• Officials: At least dozen people, including child, treated for rabies after contact with puppy

    By: Dan Tordjman

    Updated:

    MOORESVILLE, N.C. -

    When Wayne Erwin held a fish fry at his home a few weeks ago he had no idea that his puppy was carrying a deadly disease.

    "A bunch of my friends had their grandkids here and they were playing with her," said Erwin.

    The puppy, named Penny, had rabies. A week later, she started showing symptoms. A few days later she died.

    There's no indication that Penny bit anyone (the most common way rabies can be spread from dogs to humans) but as a precaution 12 people who were at the fish fry, including Erwin, his son and granddaughter, are now all taking rabies shots.

    "It's bad, I feel sorry that it happened," said Ewin. He reiterated that he had no idea that Penny was even sick at the fish fry.

    The news would get even worse for Erwin when he found out Animal Control had to take 11 other dogs he owned and euthanize them.

SUPPLIED DATA:

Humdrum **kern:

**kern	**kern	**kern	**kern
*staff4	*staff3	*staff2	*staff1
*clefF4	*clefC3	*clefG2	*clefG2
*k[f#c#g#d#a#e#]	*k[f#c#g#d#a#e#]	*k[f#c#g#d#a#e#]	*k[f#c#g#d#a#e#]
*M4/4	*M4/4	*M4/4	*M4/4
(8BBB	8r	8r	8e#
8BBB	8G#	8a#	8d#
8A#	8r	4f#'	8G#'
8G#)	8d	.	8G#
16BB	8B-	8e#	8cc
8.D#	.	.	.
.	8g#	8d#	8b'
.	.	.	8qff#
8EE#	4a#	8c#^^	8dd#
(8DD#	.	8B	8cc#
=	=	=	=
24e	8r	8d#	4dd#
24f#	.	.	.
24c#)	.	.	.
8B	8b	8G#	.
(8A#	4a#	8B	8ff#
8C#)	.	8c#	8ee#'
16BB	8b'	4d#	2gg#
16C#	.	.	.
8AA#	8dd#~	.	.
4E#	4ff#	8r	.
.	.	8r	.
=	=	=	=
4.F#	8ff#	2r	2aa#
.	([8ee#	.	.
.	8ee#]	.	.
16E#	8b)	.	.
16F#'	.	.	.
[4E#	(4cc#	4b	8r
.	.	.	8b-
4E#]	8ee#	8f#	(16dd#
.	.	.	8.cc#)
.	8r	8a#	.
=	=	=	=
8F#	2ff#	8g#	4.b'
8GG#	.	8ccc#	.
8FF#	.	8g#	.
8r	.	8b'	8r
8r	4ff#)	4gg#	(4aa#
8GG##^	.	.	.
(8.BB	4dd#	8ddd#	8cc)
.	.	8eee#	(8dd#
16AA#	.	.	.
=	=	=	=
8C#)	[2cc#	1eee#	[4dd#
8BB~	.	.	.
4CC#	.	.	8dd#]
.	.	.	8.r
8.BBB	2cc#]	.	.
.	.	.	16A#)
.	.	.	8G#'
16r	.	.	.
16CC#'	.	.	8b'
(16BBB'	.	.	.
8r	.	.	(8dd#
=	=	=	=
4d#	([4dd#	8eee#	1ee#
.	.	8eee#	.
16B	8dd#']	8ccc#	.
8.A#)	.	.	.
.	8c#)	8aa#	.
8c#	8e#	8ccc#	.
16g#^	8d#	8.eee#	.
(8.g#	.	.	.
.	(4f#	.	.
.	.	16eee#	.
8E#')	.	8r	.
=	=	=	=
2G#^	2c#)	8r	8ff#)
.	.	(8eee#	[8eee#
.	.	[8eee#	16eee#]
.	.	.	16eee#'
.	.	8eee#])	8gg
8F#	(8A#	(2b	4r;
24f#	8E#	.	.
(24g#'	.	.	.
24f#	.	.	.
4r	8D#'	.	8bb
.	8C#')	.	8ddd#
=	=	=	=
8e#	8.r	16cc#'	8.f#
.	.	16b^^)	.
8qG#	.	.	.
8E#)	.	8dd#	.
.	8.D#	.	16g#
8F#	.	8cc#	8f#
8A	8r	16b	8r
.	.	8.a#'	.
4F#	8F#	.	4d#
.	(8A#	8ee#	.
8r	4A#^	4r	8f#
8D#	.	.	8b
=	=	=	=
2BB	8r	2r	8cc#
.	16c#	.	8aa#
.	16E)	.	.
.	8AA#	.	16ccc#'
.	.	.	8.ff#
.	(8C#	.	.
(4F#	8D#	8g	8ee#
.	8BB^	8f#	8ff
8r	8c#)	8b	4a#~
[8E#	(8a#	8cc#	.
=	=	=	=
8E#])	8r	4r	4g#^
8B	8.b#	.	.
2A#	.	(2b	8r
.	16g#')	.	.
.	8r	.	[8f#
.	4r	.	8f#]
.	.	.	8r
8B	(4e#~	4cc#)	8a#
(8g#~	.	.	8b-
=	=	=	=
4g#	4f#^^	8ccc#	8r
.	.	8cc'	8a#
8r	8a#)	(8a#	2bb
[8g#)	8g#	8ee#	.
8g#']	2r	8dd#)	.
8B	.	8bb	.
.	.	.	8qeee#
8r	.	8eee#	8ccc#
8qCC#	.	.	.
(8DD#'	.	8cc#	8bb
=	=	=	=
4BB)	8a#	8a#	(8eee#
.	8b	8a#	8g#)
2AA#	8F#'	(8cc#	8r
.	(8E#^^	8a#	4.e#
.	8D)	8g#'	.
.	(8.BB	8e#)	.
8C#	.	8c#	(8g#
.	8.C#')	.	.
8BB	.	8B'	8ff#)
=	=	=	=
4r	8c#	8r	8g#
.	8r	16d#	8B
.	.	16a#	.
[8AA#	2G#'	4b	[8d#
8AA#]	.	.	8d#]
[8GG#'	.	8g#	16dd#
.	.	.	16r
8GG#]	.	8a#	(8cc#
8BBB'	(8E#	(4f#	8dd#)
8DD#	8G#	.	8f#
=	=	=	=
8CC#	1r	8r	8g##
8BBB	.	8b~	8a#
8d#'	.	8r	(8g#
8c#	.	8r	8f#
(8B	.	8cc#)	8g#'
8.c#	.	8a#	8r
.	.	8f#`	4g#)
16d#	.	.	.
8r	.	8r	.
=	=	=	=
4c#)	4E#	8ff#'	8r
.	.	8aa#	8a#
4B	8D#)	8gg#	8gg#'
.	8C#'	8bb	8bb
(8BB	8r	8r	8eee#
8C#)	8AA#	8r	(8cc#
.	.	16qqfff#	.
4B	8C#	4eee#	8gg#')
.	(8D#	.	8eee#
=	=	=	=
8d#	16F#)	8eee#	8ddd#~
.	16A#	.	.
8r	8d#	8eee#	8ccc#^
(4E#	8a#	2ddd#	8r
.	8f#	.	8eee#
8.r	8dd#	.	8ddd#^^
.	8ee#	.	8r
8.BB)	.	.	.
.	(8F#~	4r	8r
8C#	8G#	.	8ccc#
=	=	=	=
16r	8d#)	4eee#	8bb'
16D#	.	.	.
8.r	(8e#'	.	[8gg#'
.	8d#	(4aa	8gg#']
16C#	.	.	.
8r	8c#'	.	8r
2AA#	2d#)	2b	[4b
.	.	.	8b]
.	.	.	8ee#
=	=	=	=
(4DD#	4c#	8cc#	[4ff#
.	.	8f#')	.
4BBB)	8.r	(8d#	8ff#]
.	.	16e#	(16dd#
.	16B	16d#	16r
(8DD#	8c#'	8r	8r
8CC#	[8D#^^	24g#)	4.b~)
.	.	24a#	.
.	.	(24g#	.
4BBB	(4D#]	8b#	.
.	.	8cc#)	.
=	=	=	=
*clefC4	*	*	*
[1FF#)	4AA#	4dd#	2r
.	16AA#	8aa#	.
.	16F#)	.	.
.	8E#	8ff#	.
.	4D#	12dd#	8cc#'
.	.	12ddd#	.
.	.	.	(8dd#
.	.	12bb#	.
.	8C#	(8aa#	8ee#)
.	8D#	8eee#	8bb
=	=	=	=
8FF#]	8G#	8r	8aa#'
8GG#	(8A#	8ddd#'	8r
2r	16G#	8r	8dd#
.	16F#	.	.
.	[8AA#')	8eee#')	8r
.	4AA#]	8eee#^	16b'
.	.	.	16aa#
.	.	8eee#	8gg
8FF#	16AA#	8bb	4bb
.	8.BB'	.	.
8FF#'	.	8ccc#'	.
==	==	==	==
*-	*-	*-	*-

ACTIVITY 1: In the rabies article, rewrite the paragraph beginning "There's no indication that Penny bit anyone" as a shorter paragraph that keeps its main facts.
ACTIVITY 2:
Answer these questions from the rabies article:
(a) What kind of gathering did Wayne Erwin hold at his home?
(b) How many people from that gathering are now taking rabies shots?
(c) How many other dogs owned by Erwin did Animal Control take?
ACTIVITY 3: Extend the rabies article past its last paragraph.

WRITTEN ANSWER 1: Nothing shows that Penny bit anyone, which is the most common way dogs pass rabies to humans. Even so, 12 people who were at the fish fry, among them Erwin, his son and his granddaughter, are taking rabies shots as a precaution.

WRITTEN ANSWER 2:
(a) A fish fry.
(b) 12 people.
(c) 11 other dogs.

WRITTEN ANSWER 3:
    Several of the dogs were current on their rabies vaccinations but all dogs still need booster shots within five days of being exposed to the disease. However, by the time Penny had been diagnosed with rabies, it was already too late.

    "It's pretty bad, it's pretty lonesome around here," said Erwin.

    Iredell County Animal Control offers vaccinations in a fast and easy way. The shelter has a drive-through clinic, where dogs can get their shots for just $6.

    "You can't beat it," said Dr. David DeQuick, one of the veterinarians who works the monthly clinics.

    "This is a case where it's got to get everybody's attention ... to get their pets vaccinated," DeQuick said.